Over 4 million cataract surgeries happen in the US every year — more than any other elective procedure, according to the American Academy of Ophthalmology. Most of those patients have Medicare. But “covered by Medicare” doesn’t mean free, and the lens upgrades that might let you ditch glasses afterward are almost entirely out-of-pocket. That gap is where patients get surprised.
Here’s the full cost picture before your pre-op consultation.
What Cataract Surgery Costs Without Insurance
No Medicare, no private insurance — you’re paying all three cost components yourself:
- Surgeon’s fee — professional fee for performing the surgery
- Facility fee — ambulatory surgery center or hospital operating room
- Anesthesia fee — monitored anesthesia care (MAC) or general anesthesia
| Cost Component | Typical Range (Per Eye) |
|---|---|
| Surgeon’s professional fee | $1,500–$3,000 |
| ASC (ambulatory surgery center) facility fee | $1,500–$2,500 |
| Anesthesia | $500–$1,000 |
| Standard monofocal IOL (included) | $0 additional |
| Total out-of-pocket (per eye, no insurance) | $3,500–$6,500 |
| Bilateral total (both eyes, no insurance) | $7,000–$13,000 |
Hospital-based cataract surgery runs $1,000–$2,000 more per eye in facility fees compared to an ambulatory surgery center. ASCs handle the vast majority of cataract procedures in the US and have equivalent safety profiles — there’s no clinical reason to use a hospital unless your health situation requires it.

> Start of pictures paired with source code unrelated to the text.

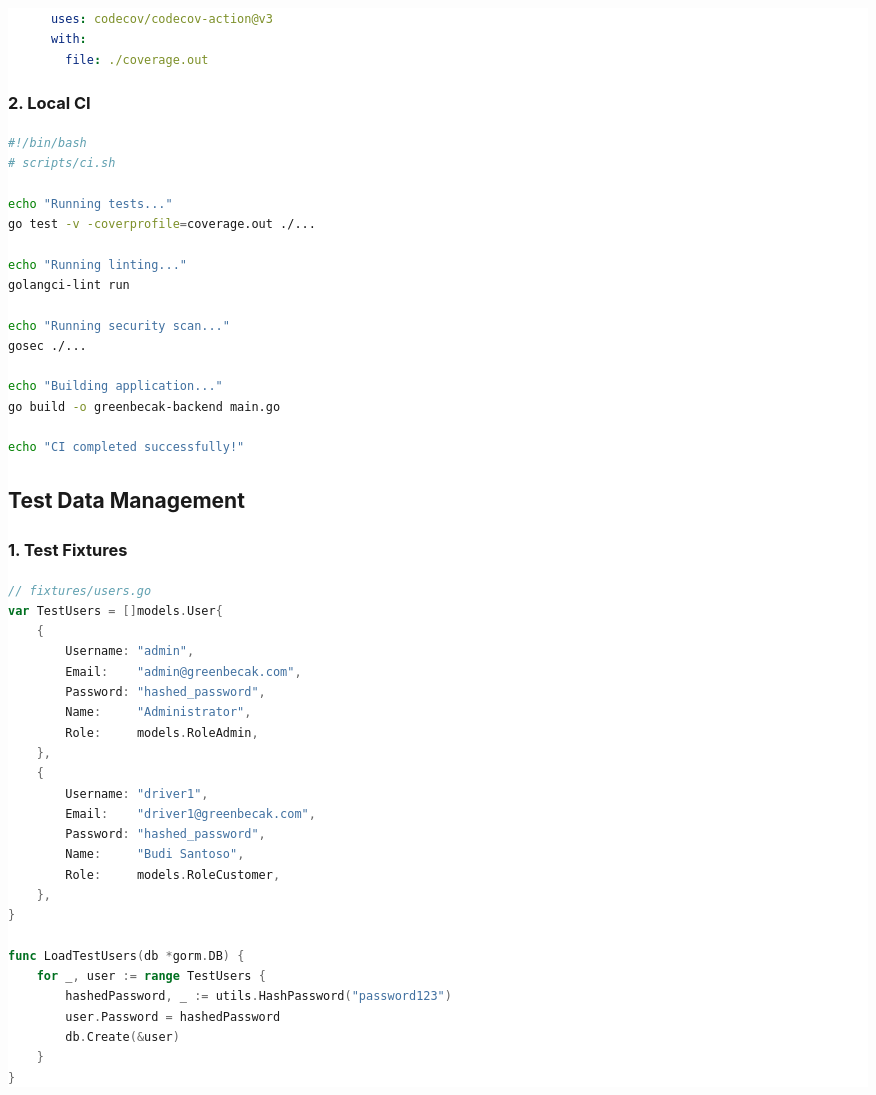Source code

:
 ```yaml
      uses: codecov/codecov-action@v3
      with:
        file: ./coverage.out
```

### 2. Local CI

```bash
#!/bin/bash
# scripts/ci.sh

echo "Running tests..."
go test -v -coverprofile=coverage.out ./...

echo "Running linting..."
golangci-lint run

echo "Running security scan..."
gosec ./...

echo "Building application..."
go build -o greenbecak-backend main.go

echo "CI completed successfully!"
```

## Test Data Management

### 1. Test Fixtures

```go
// fixtures/users.go
var TestUsers = []models.User{
    {
        Username: "admin",
        Email:    "admin@greenbecak.com",
        Password: "hashed_password",
        Name:     "Administrator",
        Role:     models.RoleAdmin,
    },
    {
        Username: "driver1",
        Email:    "driver1@greenbecak.com",
        Password: "hashed_password",
        Name:     "Budi Santoso",
        Role:     models.RoleCustomer,
    },
}

func LoadTestUsers(db *gorm.DB) {
    for _, user := range TestUsers {
        hashedPassword, _ := utils.HashPassword("password123")
        user.Password = hashedPassword
        db.Create(&user)
    }
}
```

Medicare Coverage: What’s Actually Included
Medicare Part B covers cataract surgery as medically necessary once the cataract interferes enough with daily activities to meet visual acuity thresholds. In practice, here’s what that coverage means:
Covered by Medicare Part B:
- Surgeon’s fee (Medicare pays 80% after deductible; you pay 20%, or your supplemental policy covers it)
- Facility fee (Part B covers ASC fees; Part A covers hospital fees)
- Anesthesia
- Standard monofocal IOL
- One pair of glasses or contact lenses post-surgery (limited coverage)
Not covered by Medicare:
- Premium IOL upcharge (multifocal, toric, EDOF lenses)
- Laser-assisted cataract surgery (LenSx, CATALYS, etc.) — $500–$1,000/eye additional
- Limbal relaxing incisions for astigmatism beyond standard
The 2025 Medicare Part B deductible is $257/year. After that, Medicare pays 80% of the approved amount. If you have a Medicare supplement (Medigap) or Medicare Advantage, your out-of-pocket is often minimal.
With standard Medicare Part B (no supplement):
- Deductible: $257 for the year
- Your 20% co-pay on the Medicare-approved amount
- Typical out-of-pocket per eye with Medicare: $300–$600 (coinsurance on surgeon and facility fees) With Medigap Plan F or Plan G covering your 20%: often $0 out of pocket for the procedure itself Premium IOL upgrade: $1,000–$4,000/eye regardless of Medicare status
The Premium IOL Decision
Standard cataract surgery leaves most patients still needing glasses for at least some distances. Premium IOLs — multifocal, toric, EDOF — aim to reduce or eliminate that dependence. Medicare won’t pay the difference.
Average premium IOL upcharge: $1,000–$4,000/eye. The exact amount depends on lens brand, surgeon, and facility. This is where the real cost decision in cataract surgery lives — not in the procedure itself (Medicare handles that), but in whether you pay extra for lens technology that may let you function without glasses afterward.
Laser-assisted cataract surgery (LACS) uses a femtosecond laser for incisions and lens fragmentation. Your surgeon may recommend it for precision. It costs $500–$1,000/eye extra and isn’t covered by Medicare. The evidence on whether LACS outcomes differ meaningfully from traditional phacoemulsification for standard cataracts is genuinely mixed — ask your surgeon specifically why they recommend it for your case, not just as a blanket upgrade.
See also: Premium IOL Cost for the detailed lens upgrade breakdown, and Multifocal IOL Cost for the reading-and-distance lens options specifically.
Bottom Line
Standard cataract surgery costs $3,500–$6,500/eye without insurance, but Medicare typically covers the core procedure — leaving most patients with $300–$600/eye in coinsurance. The real out-of-pocket decision is premium IOL upgrades ($1,000–$4,000/eye), which Medicare won’t touch. Understand both components before your pre-op appointment so you’re not making that decision in the exam room for the first time.